Turkey’s Central Bank should stop its zero interest rate policy for required reserves collected from lenders, which causes a significant loss in the banking sector, according to the general managers of several lenders.



 


“The recent regulations placed a burden of $8.06 billion on Turkish banks,” said the Banks Association of Turkey (TKBB) in a report distributed to the media during the closed press meeting with Ali Babacan, Turkey’s deputy prime minister, in Istanbul.
The association said the banks have lost nearly $4 billion due to the increased reserved ratio and another $1.2 billion due to the zero interest rate on reserves.

Regulation changes this year, including required reserve hikes and additional branch taxes, caused an $8.06 billion loss to the sector, the association said.

“Paying the interest rate to the lenders for the reserves is not on the agenda for Turkey’s economy administration,” said Babacan, responding to questions by journalists after the meeting.

“We are not seeing [required reserves] as a burden on the sector,” said Babacan, saying the sum collected from lenders was rather “a preparation for difficult times.”

“The reserves are secured in our Central Bank and if there would be further need, the bank might decrease the reserve rate ratio and continue to support banks,” he said.

 Low saving ratio

General managers of the banks have also warned about the country’s relatively low saving ratio, which is below the emerging countries average. “Savings are needed to make investments to grow, but still the saving ratio is insufficient,” said TKBB.

Turkey’s saving ratio fell short with 12 percent of gross domestic product, while the average of emerging countries reached 34 percent this year, according to TKBB.

Turkey’s investment rate is 22.5 percent of the GDP while the emerging nation’s average is nearly 32 percent.

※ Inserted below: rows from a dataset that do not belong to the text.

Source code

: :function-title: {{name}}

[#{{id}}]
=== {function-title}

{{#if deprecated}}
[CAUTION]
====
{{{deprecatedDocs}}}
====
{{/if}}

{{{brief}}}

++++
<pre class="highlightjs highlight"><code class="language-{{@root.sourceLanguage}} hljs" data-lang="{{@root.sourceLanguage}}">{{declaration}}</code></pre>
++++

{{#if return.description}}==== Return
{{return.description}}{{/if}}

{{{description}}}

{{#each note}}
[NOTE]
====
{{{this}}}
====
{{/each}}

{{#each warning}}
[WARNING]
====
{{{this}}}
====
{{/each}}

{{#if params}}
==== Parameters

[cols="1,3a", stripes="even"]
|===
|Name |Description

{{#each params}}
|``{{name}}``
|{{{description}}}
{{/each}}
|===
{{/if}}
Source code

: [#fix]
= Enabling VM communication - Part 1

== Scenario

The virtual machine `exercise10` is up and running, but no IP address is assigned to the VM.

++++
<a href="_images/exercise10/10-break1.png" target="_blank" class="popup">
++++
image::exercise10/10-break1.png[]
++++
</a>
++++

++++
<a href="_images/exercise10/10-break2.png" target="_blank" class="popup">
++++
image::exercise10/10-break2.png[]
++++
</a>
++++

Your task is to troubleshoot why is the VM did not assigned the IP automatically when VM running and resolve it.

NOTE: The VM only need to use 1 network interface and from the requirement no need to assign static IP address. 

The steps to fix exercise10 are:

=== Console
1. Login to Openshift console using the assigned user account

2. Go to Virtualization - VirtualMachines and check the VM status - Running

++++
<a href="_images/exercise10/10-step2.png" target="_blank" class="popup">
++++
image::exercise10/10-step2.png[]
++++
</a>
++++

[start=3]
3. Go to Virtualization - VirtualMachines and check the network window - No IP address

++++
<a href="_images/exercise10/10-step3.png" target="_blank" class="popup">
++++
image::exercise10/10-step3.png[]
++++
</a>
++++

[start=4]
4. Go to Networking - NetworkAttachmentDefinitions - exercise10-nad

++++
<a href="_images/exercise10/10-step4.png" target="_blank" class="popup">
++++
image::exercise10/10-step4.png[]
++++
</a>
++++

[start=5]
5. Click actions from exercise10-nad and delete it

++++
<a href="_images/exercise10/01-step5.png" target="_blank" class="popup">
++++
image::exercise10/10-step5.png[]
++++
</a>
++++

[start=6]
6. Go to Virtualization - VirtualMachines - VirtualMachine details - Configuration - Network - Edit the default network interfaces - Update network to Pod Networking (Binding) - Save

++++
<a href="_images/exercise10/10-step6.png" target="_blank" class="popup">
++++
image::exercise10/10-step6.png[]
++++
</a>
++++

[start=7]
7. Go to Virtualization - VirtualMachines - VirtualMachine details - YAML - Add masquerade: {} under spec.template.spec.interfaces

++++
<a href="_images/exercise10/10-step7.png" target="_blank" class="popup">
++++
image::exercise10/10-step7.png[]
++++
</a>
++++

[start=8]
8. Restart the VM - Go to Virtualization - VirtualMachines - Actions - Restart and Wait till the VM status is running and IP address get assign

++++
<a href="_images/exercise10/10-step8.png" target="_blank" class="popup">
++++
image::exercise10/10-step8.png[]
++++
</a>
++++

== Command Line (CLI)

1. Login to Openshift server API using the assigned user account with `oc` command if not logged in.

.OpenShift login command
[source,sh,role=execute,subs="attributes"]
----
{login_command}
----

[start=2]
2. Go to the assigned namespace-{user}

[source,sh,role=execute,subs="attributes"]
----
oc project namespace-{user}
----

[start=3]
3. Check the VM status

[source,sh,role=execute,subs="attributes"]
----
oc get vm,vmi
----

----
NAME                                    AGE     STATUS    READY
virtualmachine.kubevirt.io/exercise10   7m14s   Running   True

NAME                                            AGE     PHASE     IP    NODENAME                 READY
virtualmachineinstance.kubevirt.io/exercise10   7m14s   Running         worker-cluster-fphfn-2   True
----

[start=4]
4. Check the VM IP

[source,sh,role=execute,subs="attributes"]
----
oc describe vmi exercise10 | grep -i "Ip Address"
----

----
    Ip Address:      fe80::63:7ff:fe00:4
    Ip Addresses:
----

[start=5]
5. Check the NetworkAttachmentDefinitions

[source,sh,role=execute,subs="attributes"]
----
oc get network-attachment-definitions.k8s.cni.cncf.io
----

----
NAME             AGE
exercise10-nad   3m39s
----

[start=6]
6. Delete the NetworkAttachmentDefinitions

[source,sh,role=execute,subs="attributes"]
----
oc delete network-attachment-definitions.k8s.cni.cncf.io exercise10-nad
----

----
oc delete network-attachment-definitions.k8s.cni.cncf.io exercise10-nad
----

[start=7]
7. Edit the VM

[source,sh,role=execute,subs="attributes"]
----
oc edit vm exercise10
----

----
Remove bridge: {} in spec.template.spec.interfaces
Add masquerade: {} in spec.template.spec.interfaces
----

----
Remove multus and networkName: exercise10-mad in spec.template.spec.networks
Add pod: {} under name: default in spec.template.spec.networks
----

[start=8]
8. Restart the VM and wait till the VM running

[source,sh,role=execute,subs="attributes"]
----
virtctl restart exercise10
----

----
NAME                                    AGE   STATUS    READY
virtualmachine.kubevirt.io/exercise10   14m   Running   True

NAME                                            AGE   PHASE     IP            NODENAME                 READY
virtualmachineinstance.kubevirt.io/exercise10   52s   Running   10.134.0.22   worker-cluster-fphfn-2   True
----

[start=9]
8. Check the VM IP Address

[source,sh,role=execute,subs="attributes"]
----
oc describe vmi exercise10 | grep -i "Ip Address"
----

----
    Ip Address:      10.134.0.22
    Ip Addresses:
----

“Currently, the saving ratio of the country is 12 percent of the GDP. This is the lowest in Turkey’s history,” Babacan said Dec. 23, speaking at another Istanbul meeting at the Confederation of Businessmen and Industrialists of Turkey (TUSKON). “Nearly 45 percent of people spend more than their monthly income,” Babacan said, warning the country should not turn into a “consumption economy.”

Babacan also said Turkish loans would expand less than 25 percent as economic growth slows down next year, and subsequently there will not be a need for a ceiling regulation.